A number of courts have held that Bankruptcy Rule 3002(c) is peremptory and that a bankruptcy court lacks any equitable power to enlarge the time for filing a proof of claim unless one of the six situations in Rule 3002(c) exists. See In re Chirillo, 84 B.R. 120 (Bankr.N.D.Ill. 1988). Based upon the foregoing, this Court holds that Bankruptcy Rule 9006(b)(1) is not available to Monger to give it the relief it requests.

Even if excusable neglect was a basis for enlargement of time, this Court finds that the reasons cited by Monger to justify excusable neglect, i.e. a misunderstanding as to who would file a proof of claim or the necessity for a proof of claim, do not constitute the type of excusable neglect which would justify an enlargement of time. See In re Poskanzer, 56 B.R. 207, 208 (Bankr.D.N.J. 1984) (misunderstanding between plaintiff's counsel and former co-counsel concerning extended deadline for filing complaint was not excusable neglect.) Further, an attorney cannot claim ignorance of the Bankruptcy Rules. See In re Stern, 70 B.R. 472, 475 n. 7 (Bankr.E.D.Pa. 1987) (attorney's erroneous understanding that filing of proof of claim was unnecessary in Chapter 13 case did not constitute excusable neglect.)
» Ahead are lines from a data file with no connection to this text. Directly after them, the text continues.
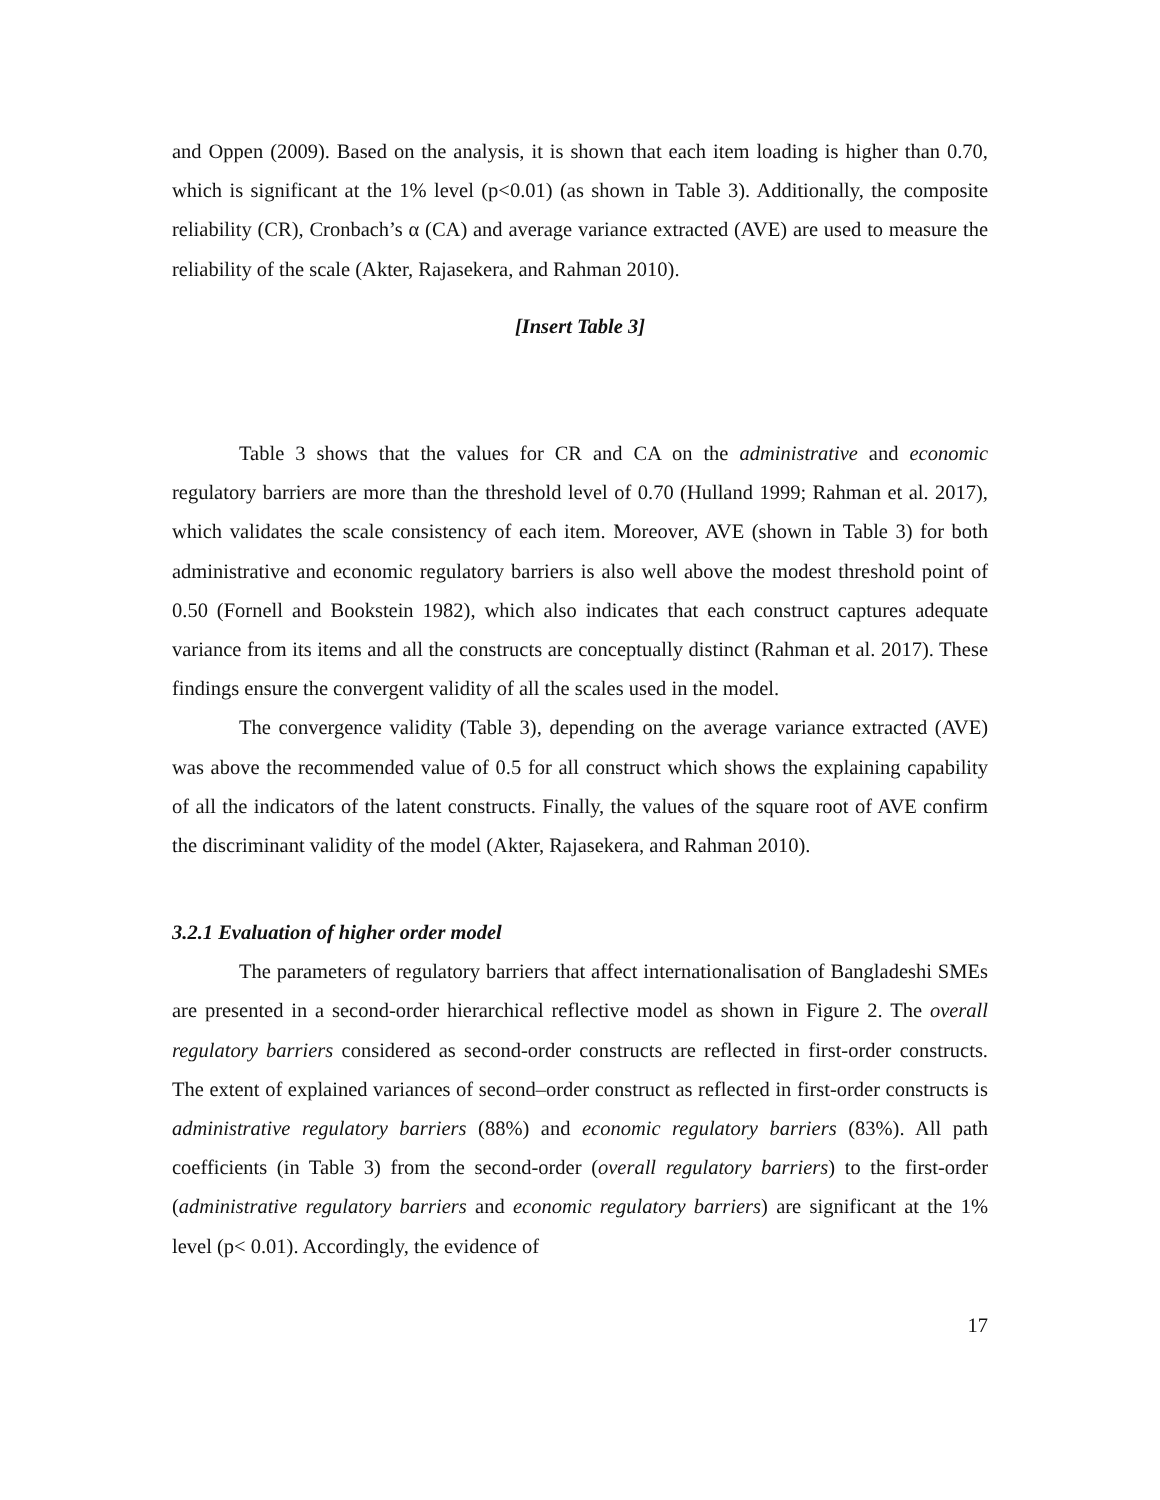and Oppen (2009). Based on the analysis, it is shown that each item loading is higher than 0.70, which is significant at the 1% level (p<0.01) (as shown in Table 3). Additionally, the composite reliability (CR), Cronbach’s α (CA) and average variance extracted (AVE) are used to measure the reliability of the scale (Akter, Rajasekera, and Rahman 2010).
[Insert Table 3]
Table 3 shows that the values for CR and CA on the administrative and economic regulatory barriers are more than the threshold level of 0.70 (Hulland 1999; Rahman et al. 2017), which validates the scale consistency of each item. Moreover, AVE (shown in Table 3) for both administrative and economic regulatory barriers is also well above the modest threshold point of 0.50 (Fornell and Bookstein 1982), which also indicates that each construct captures adequate variance from its items and all the constructs are conceptually distinct (Rahman et al. 2017). These findings ensure the convergent validity of all the scales used in the model.
The convergence validity (Table 3), depending on the average variance extracted (AVE) was above the recommended value of 0.5 for all construct which shows the explaining capability of all the indicators of the latent constructs. Finally, the values of the square root of AVE confirm the discriminant validity of the model (Akter, Rajasekera, and Rahman 2010).
3.2.1 Evaluation of higher order model
The parameters of regulatory barriers that affect internationalisation of Bangladeshi SMEs are presented in a second-order hierarchical reflective model as shown in Figure 2. The overall regulatory barriers considered as second-order constructs are reflected in first-order constructs. The extent of explained variances of second–order construct as reflected in first-order constructs is administrative regulatory barriers (88%) and economic regulatory barriers (83%). All path coefficients (in Table 3) from the second-order (overall regulatory barriers) to the first-order (administrative regulatory barriers and economic regulatory barriers) are significant at the 1% level (p< 0.01). Accordingly, the evidence of
17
Courts have routinely defined excusable neglect as "the failure to timely perform a duty due to circumstances which were beyond the reasonable control of the person whose duty it was to perform." Hanson v. First Nat'l Bk. of South Dakota, N.A., 828 F.2d 1310, 1314 (8th Cir. 1987). Monger's reasons to justify excusable neglect do not meet the foregoing definition.

An appropriate order will enter denying the request of Monger for an enlargement of time and granting the objection of A.P. Propane to the Monger claim, which claim shall be disallowed as having been filed late.